● Set problem A: In the article about the song "Hanging on to Nothing" below, translate this sentence into Spanish: ""Hanging on to Nothing" is a song by Swedish singer Måns Zelmerlöw."
● Set problem B: Carry on the article about the song "Hanging on to Nothing" below, picking up after its final sentence.

##### Text to read

Single by Måns Zelmerlöw

from the album Chameleon
- Released: 26 August 2016
- Recorded: 2015
- Genre: Pop
- Length: 3:21
- Label: Warner Music Group
- Songwriters: Måns Zelmerlöw; Alexander Holmgren; Arvid Ångström; Isac Hördegård;
- Producer: Isac Hördegård

Måns Zelmerlöw singles chronology
| "Belong" (2016) | "Hanging on to Nothing" (2016) | "Glorious" (2016) |

= Hanging on to Nothing =

"Hanging on to Nothing" is a song by Swedish singer Måns Zelmerlöw. The song was released as a digital download on 26 August 2016 through Warner Music Group as the second single from his seventh studio album Chameleon (2016). The song did not enter the Swedish Singles Chart, but peaked at 2 on the Sweden Heatseeker Songs. Zelmerlöw also released a bilingual English/French version titled "Rien que nous deux (Hanging on to Nothing)" aimed at French-speaking markets.

##########
##### Data block

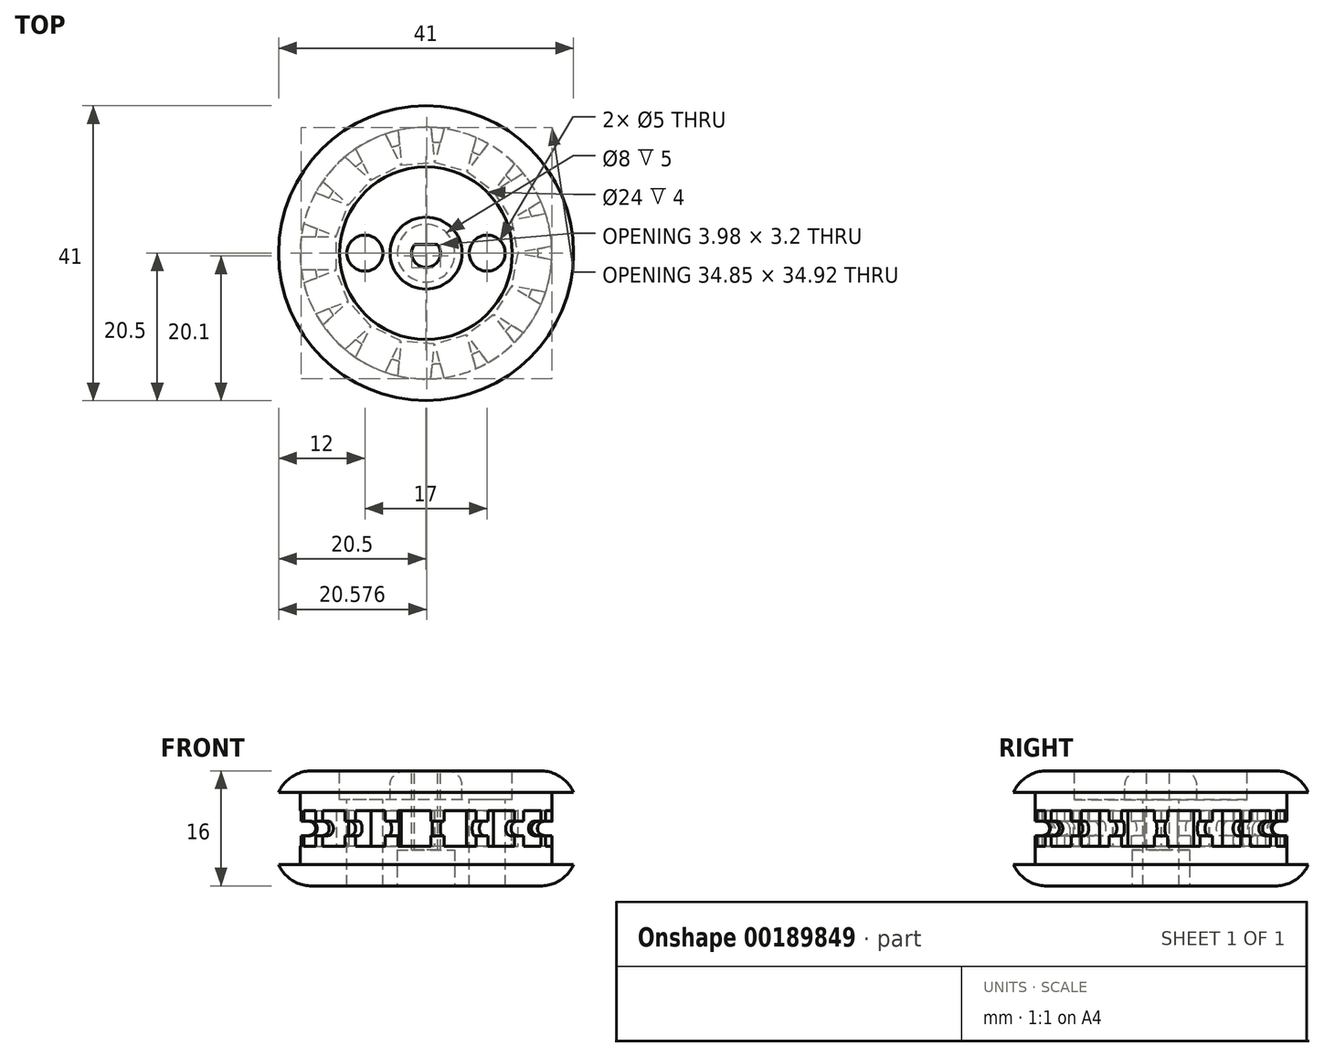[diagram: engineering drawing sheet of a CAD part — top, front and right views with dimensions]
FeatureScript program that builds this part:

##########

● Written response A: «Hanging on to Nothing» es una canción del cantante sueco Måns Zelmerlöw.

● Written response B:
==Music video==
A lyric video to accompany the release of "Hanging on to Nothing" was first released onto YouTube on 2 September 2016 at a total length of three minutes and twenty-one seconds.
The music video for the track was released on 8 June 2017. It was filmed in Warsaw, Poland, and directed by Mikeadelica.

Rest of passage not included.